◆ Document extract:
--- --- ---

Re dumbarse: I know you're kidding but anyone who can go from a site full of dirt to the frame of a wooden house in just a couple of days gets a weeny bit of respect from me.


----------



## chappo1970 (16/9/09)




----------



## hoohaaman (17/9/09)

Pretty much drink any beer offered,rude not to accept.I'm a tradie so get offered some dAMN strange stuff,from so many different nationalities.

I do have my beer at home,but sometimes being polite is more important then bad beer.

And I am a beer snob,will not drink a beer unless in it's proper glass


----------



## syd_03 (17/9/09)

Screwtop said:


> A while back in a local bottlo, a bloke was buying his after work sixpack of XXXX Gold. He was behind me at the checkout and saw that I had paid $17.80 for a sixpack of James Squire IPA. The bloke says "seventeen bucks for a sixpack a beer mate, you'd have to be some sort a dick head"



Never had anyone comment to me like that.

Round where I grew up comments like that to someone in a bottle shop would have you on the floor without a word said. He musta been feeling brave that day haha.


----------



## HoppingMad (17/9/09)

BribieG said:


> Brew House and Oxford 152 are no more. Dunno about the Eumundi brew house, haven't heard of it for years



Cheers Bribie! Grabbed the list off the Melbourne Brewers website. Now I can give them crap that their microbrewery list is out of date!  

Being a mexican (victorian) I haven't been to QLD for years. Just sticking up for us interstaters in the face of New South Welshman insults!!! lol!

Hopper.


----------



## hoohaaman (17/9/09)

syd_03 said:


> Never had anyone comment to me like that.
> 
> Round where I grew up comments like that to someone in a bottle shop would have you on the floor without a word said. He musta been feeling brave that day haha.



Yeh it's different sometimes.Whats your favourite drop at the moment syd 03?

Where I grew up the whole country would be pissed


----------



## syd_03 (17/9/09)

hoohaaman said:


> Yeh it's different sometimes.Whats your favourite drop at the moment syd 03?
> 
> Where I grew up the whole country would be pissed




Not really sure, just trying as many as I can right now. None instantly spring to mind. Yourself?

--- --- ---

◆ Excerpted data:

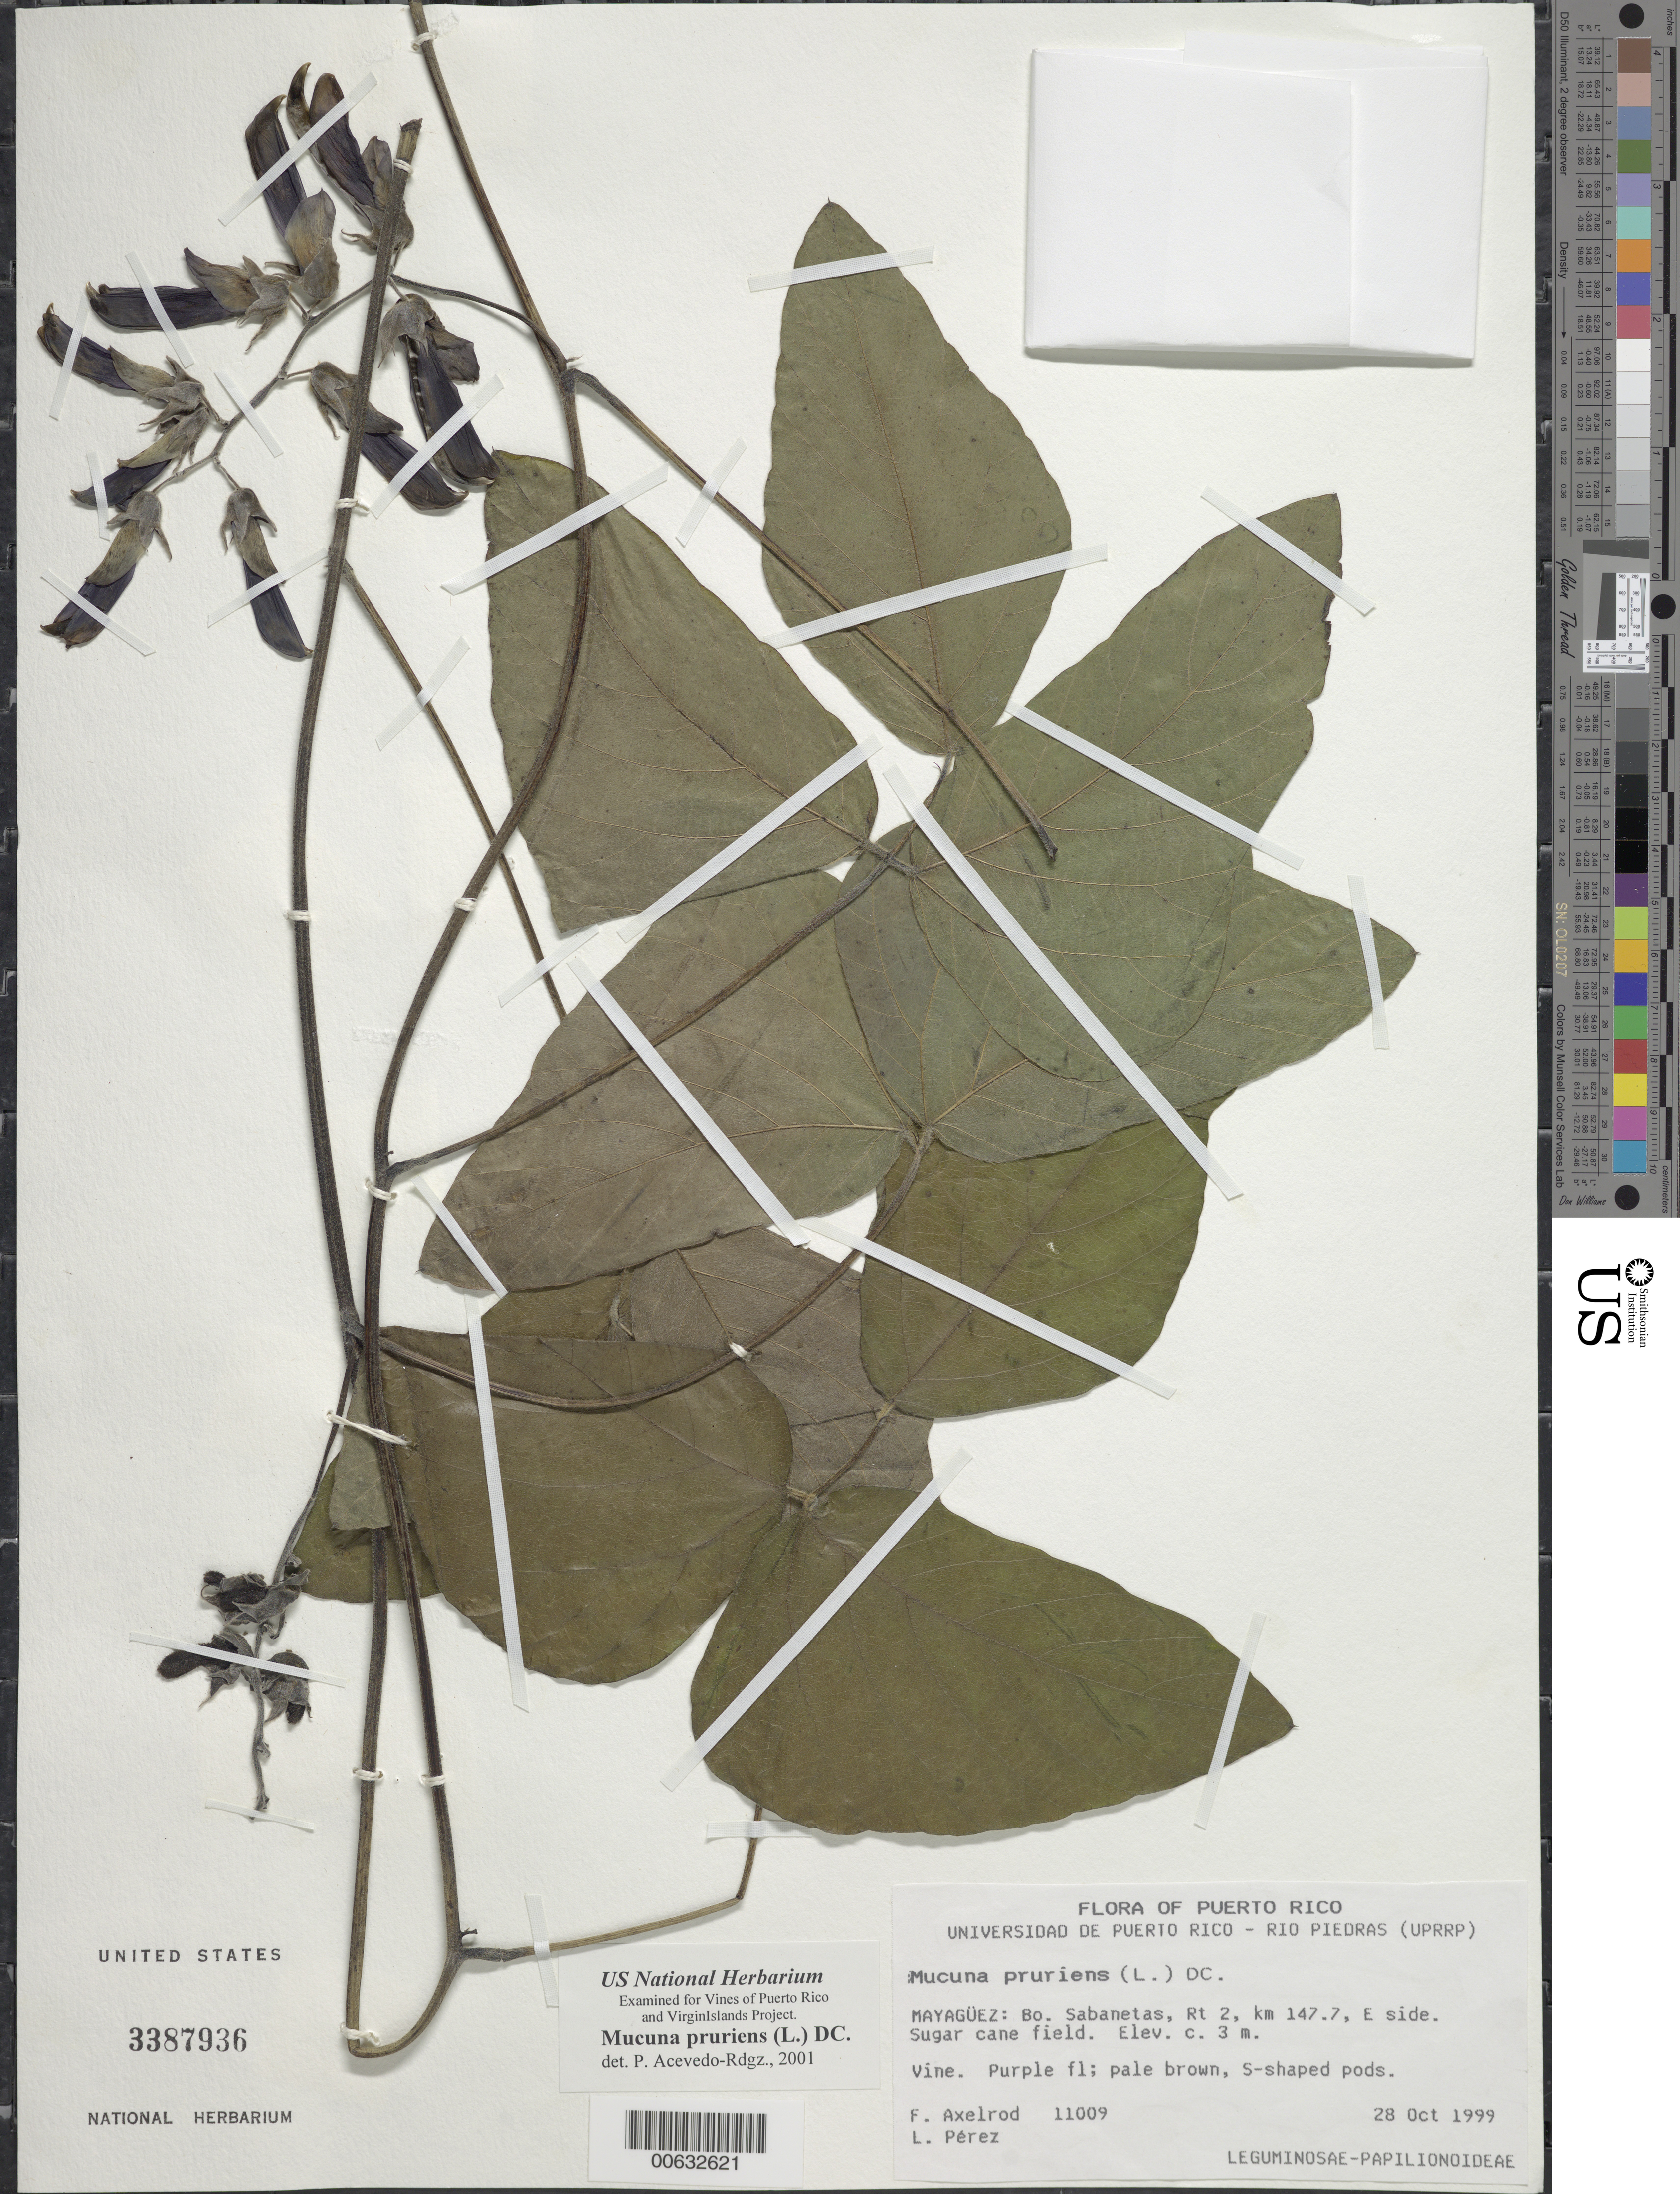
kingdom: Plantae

--- --- ---

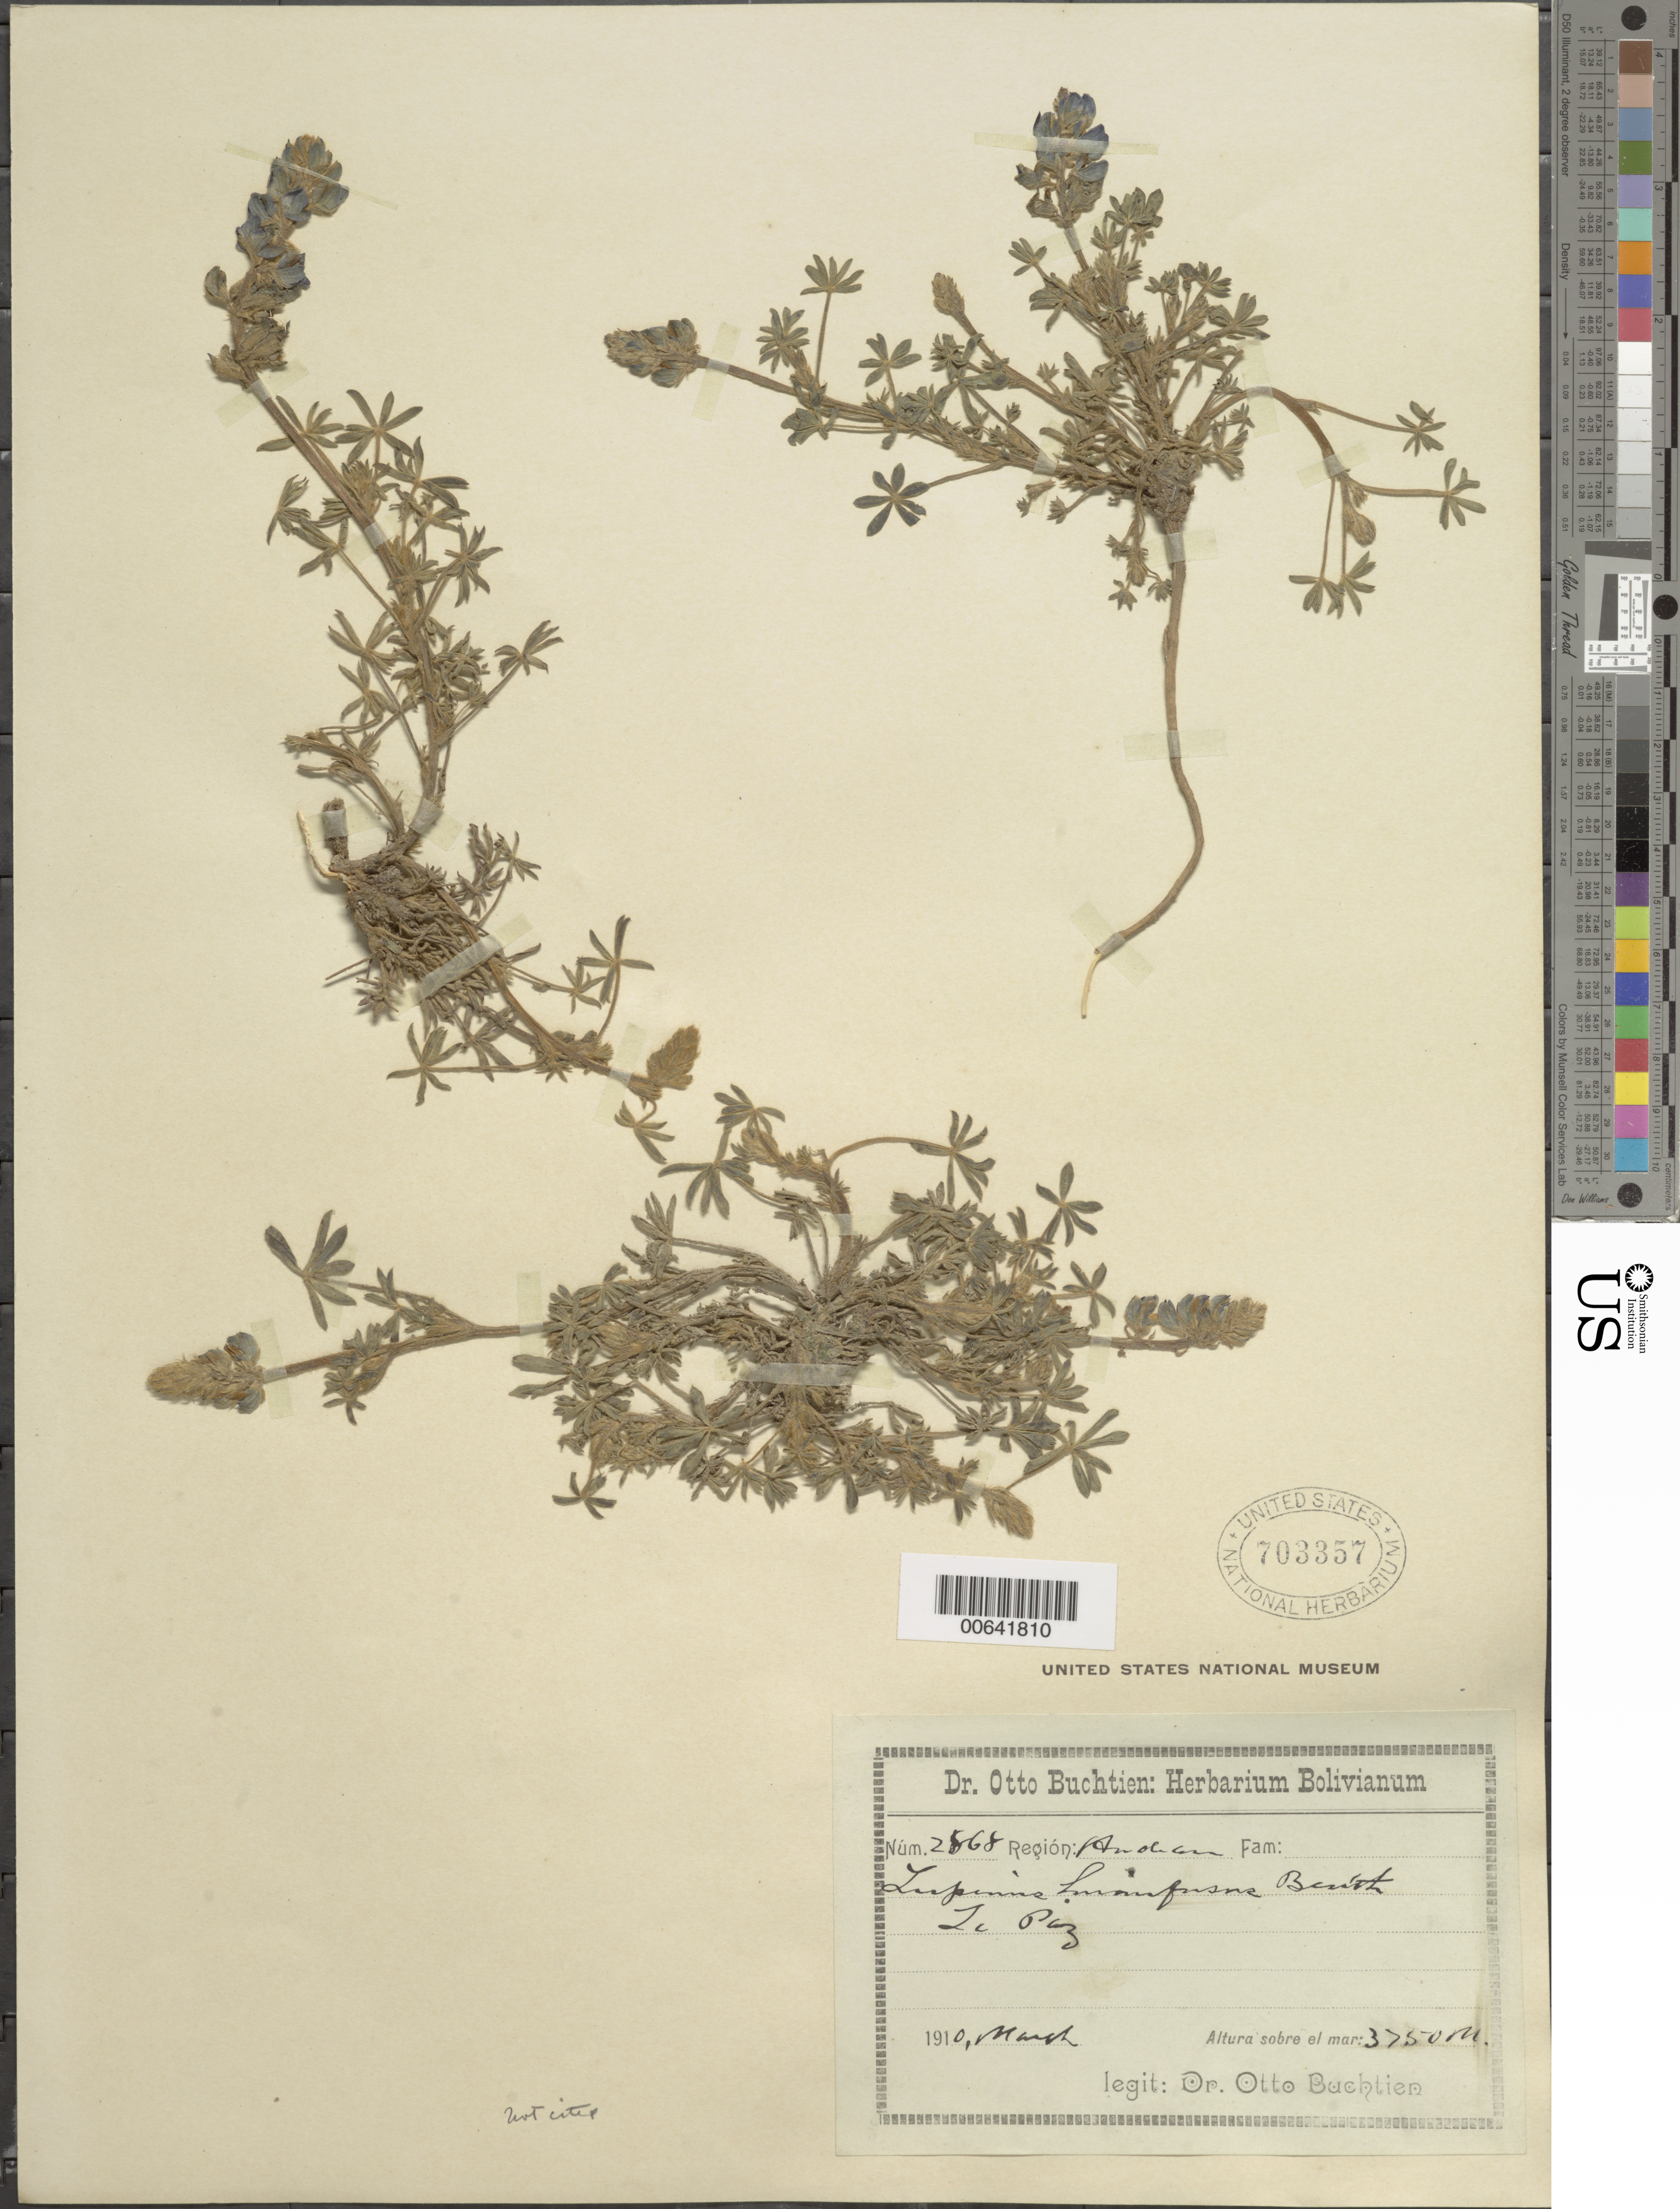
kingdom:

--- --- ---

◆ What to do:
1) In the beer forum thread, what price is given for the sixpack of James Squire IPA?
2) Reproduce the part of the beer forum thread that opens with the words containing "## HoppingMad (17/9/09)" and closes with "out of date!".

◆ Problem solutions:
1) $17.80

2)
## HoppingMad (17/9/09)

BribieG said:


> Brew House and Oxford 152 are no more. Dunno about the Eumundi brew house, haven't heard of it for years



Cheers Bribie! Grabbed the list off the Melbourne Brewers website. Now I can give them crap that their microbrewery list is out of date!